(Stored data entries)
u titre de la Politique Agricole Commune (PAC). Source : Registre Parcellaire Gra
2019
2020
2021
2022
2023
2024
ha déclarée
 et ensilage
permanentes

**WORK INSTRUCTIONS**: Would you set down every entry again, exactly?

**SOLVED PROBLEM**:
u titre de la Politique Agricole Commune (PAC). Source : Registre Parcellaire Gra
2019
2020
2021
2022
2023
2024
ha déclarée
 et ensilage
permanentes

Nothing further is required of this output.